Like millions of other Americans, Carole knows we can power our country with clean energy. We have the ingenuity and resources to create energy that doesn't poison the air or destabilize the climate. But fossil fuel companies continue to carve up our wild landscapes and sink wells in our backyards and blow the tops off our mountains. People have had enough, and they are pushing back.
In Idaho, members of the Nez Perce tribe and others have opposed turning a remote mountain pass into a thoroughfare for massive trucks carrying "mega loads" of equipment for the Alberta tar sands oil mines. In Kansas and North Carolina, people blocked the oil and gas industry and its allies from repealing state renewable energy standards.

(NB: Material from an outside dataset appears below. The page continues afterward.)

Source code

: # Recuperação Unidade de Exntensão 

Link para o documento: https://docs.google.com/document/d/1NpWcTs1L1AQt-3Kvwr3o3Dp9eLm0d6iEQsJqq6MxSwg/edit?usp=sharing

And throughout the nation, citizens sent more than 3 million messages in favor of the Obama Administration first-ever carbon standards for power plants.
You can throw your support behind these and similar efforts by going to DemandCleanPower.org -- a gathering place for those who stand firmly against climate-destroying fuels and in favor of a clean energy future. Some of the nation's leading cultural figures, including Carole, Robert Redford, Van Jones, Julia Louis-Dreyfus, and Jack Kornfield are joining forces with us to help move America beyond fossil fuels and climate chaos.
We know how to build a sustainable energy future; we just need more citizens to insist upon starting today. As Carole says in her video: "We can overcome the big money interests that are keeping things the way they are. Please add your voice to mine. Get your friends and neighbors involved and demand clean power now."